When my Ex was young she went to summer camp, and when she returned her best friends refused to play with her. It seems that Blacks get tans too, and she was now a shade darker than her playmates, so she was too dark to be able to play with them. Republican racism is very simple. Everything is just black or white. But Democratic racism is complex, all shades of brown and gray. But with every wave of this “nation of immigrants”, the new immigrants always turn white but Blacks still end up at the bottom. Because each wave uses blacks as the spring board to step on to climb their way up the ladder:
IN 1971, THE Amsterdam News, New York City’s oldest African-American newspaper, published a cartoon by Melvin Tapley that gave vent to a uniquely black ambivalence toward immigration. The cartoon portrayed a downtrodden black figure crouched on the ground, labeled “US Folks,” a double entendre for “us folks” and “U.S. folks.” A chain of other figures, representing Spanish Americans and the foreign born, climb on the back of the crouched black figure, to pluck fruit off the tree of opportunity. Tapley had no illusions about the struggles of these immigrant minorities. Although he portrays them as getting ahead on the backs of blacks, immigrants too must climb over the wall of prejudice, and they reach only the lowest branches on the tree of opportunity.
The accompanying editorial read as follows:
News from the Census Bureau that Spanish-speaking Americans are now able to earn higher incomes than Blacks will not come as a surprise to many of us.
Since our arrival here in 1619 as slaves, Black Americans have watched millions of European immigrants arrive and within a short time hold jobs and reach levels of incomes Blacks were not allowed to attain.
In fact, during the early part of the century the hordes of Irish, Italian, Jewish, Polish, German, Scottish, Greek, Spanish, and other European immigrants frequently replaced Blacks as longshoremen, street-car motormen, construction workers, jockeys, blacksmiths, and able-bodied seamen. Outright, rank racism, and discrimination were the tools by which Blacks have been deprived of work over the decades.

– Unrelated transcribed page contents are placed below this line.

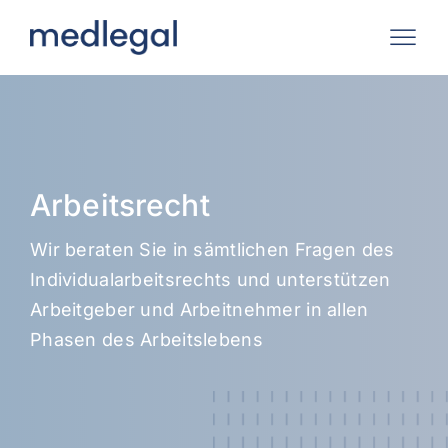
Zum
Inhalt
springen
Arbeitsrecht
Wir beraten Sie in sämtlichen Fragen des
Individualarbeitsrechts und unterstützen
Arbeitgeber und Arbeitnehmer in allen
Phasen des Arbeitslebens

The cartoon and editorial reflect a long strand of black thought, which regards immigrants and immigration with an ambivalence verging on resentment and bitterness. This should come as no surprise. As Lawrence Fuchs reminds us: “In 1883, when Emma Lazarus, a daughter of immigrants, wrote the impassioned words ‘Give me your tired, your poor, your huddled masses yearning to breathe free,’ the Supreme Court undermined the last of the civil rights laws passed by Congress following the Civil War.”3 And 1965 — the year these rights were finally restored — also marked the beginning of a massive influx of immigrants from every part of the world who were thrust into competition with blacks for jobs and opportunity. The crowning irony is that most of these immigrants would not be here, but for the black protest movement that led to immigration reform abolishing the national origins quotas that had chocked off flow of immigrants from nations outside of northern and western Europe.
Let me throw down the gauntlet: my challenge is to think about immigration from the standpoint of this black figure, crouched on the ground as others pluck fruit off the tree of opportunity. Dare we also read the immigration literature — the celebratory narratives of immigrant progress and triumph against adversity — from the point of view of “the man farthest down,” to borrow a phrase from Booker T. Washington?
When white “liberals” speak of immigration, they do it from a long history of themselves using it to give themselves advantage at the expense of others. It’s time they started to think of the wider context of who is being hurt as well as who they can obligate for future political favors. They have no basis for their self-righteousness. The effects of their racism are just as deep and lasting as that of the more honest racist on the other side. It’s time they faced up to it.